Interdisciplinary presentations are encouraged. Authors and presenters are invited to submit proposals on topics relating to the theme of the conference, such as:
Digital Evidence in the Courtroom
Submissions & Important Dates:
Law Review Published Article: The Northern Kentucky Law Review will review, edit, and publish papers from the symposium in the 2015 spring symposium issue. Papers are invited from scholars and practitioners across all disciplines related to the program. Please submit a title and abstract (of 500-1000 words) or draft paper for works in progress. Abstracts or drafts should be submitted by September 1, 2014. Submissions may be accepted on a rolling basis after that time until all speaking positions are filled.

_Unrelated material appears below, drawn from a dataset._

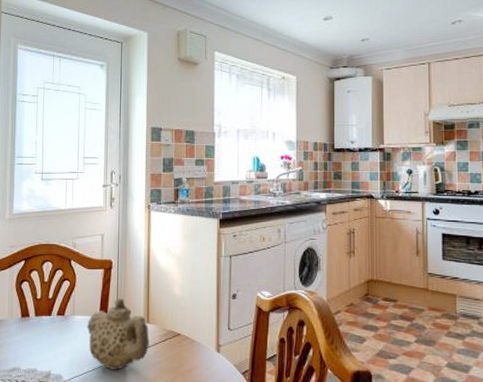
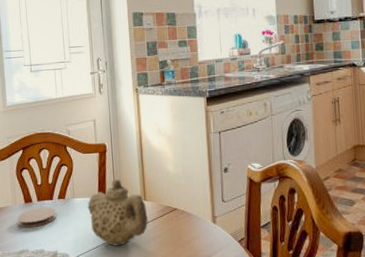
coaster: none [11,323,54,344] -> present [17,207,57,227]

Presentations (without publication) based on Abstracts: For speakers interested in presenting without submitting a publishable article, please submit an abstract of the proposed presentation. Abstracts should be submitted by September 1, 2014. Submissions may be accepted on a rolling basis after that time until all speaking positions are filled.
About the Law and Informatics Institute: The Law + Informatics Institute at Chase College of Law provides a critical interdisciplinary approach to the study, research, scholarship, and practical application of informatics, focusing on the regulation and utilization of information – including its creation, acquisition, aggregation, security, manipulation and exploitation – in the fields of intellectual property law, privacy law, evidence (regulating government and the police), business law, and international law.
Through courses, symposia, publications and workshops, the Law + Informatics Institute encourages thoughtful public discourse on the regulation and use of information systems, business innovation, and the development of best business practices regarding the exploitation and effectiveness of the information and data systems in business, health care, media and entertainment, and the public sector.